Job item
Output, without any change, the listing below from its opening line up to and including the line with "The file cap per day was the only negative".
■ ■ ■
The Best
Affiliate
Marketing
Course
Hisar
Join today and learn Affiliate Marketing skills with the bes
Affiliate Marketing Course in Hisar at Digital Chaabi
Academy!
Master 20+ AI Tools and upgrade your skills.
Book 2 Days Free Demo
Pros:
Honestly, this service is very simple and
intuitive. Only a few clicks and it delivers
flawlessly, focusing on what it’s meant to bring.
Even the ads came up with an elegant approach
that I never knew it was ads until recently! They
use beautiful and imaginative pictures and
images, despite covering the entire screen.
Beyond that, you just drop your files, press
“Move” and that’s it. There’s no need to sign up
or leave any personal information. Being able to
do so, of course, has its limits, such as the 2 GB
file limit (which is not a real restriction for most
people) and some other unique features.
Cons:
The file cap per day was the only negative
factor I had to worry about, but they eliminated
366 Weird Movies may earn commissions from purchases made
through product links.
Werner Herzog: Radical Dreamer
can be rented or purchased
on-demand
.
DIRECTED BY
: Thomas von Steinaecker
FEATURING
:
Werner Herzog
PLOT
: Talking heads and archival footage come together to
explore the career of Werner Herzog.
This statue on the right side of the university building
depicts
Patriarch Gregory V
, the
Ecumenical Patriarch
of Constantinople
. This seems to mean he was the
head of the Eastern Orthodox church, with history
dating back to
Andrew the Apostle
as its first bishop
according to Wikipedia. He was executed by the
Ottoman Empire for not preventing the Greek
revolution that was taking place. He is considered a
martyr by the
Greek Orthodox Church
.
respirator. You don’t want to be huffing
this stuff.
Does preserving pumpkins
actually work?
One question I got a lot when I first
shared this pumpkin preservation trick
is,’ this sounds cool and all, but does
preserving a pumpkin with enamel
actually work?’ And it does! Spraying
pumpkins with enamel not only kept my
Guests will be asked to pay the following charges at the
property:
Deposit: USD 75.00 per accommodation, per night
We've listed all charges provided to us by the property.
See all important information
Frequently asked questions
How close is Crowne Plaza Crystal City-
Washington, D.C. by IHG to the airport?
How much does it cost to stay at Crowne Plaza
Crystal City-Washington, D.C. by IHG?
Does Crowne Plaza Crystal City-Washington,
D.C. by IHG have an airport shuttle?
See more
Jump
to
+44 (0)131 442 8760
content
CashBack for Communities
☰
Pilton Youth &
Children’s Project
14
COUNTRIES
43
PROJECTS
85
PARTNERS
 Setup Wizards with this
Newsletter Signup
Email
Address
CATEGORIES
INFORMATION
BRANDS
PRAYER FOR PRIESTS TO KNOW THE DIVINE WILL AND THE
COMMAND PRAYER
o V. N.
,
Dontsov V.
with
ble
■ ■ ■
Your response
The Best
Affiliate
Marketing
Course
Hisar
Join today and learn Affiliate Marketing skills with the bes
Affiliate Marketing Course in Hisar at Digital Chaabi
Academy!
Master 20+ AI Tools and upgrade your skills.
Book 2 Days Free Demo
Pros:
Honestly, this service is very simple and
intuitive. Only a few clicks and it delivers
flawlessly, focusing on what it’s meant to bring.
Even the ads came up with an elegant approach
that I never knew it was ads until recently! They
use beautiful and imaginative pictures and
images, despite covering the entire screen.
Beyond that, you just drop your files, press
“Move” and that’s it. There’s no need to sign up
or leave any personal information. Being able to
do so, of course, has its limits, such as the 2 GB
file limit (which is not a real restriction for most
people) and some other unique features.
Cons:
The file cap per day was the only negative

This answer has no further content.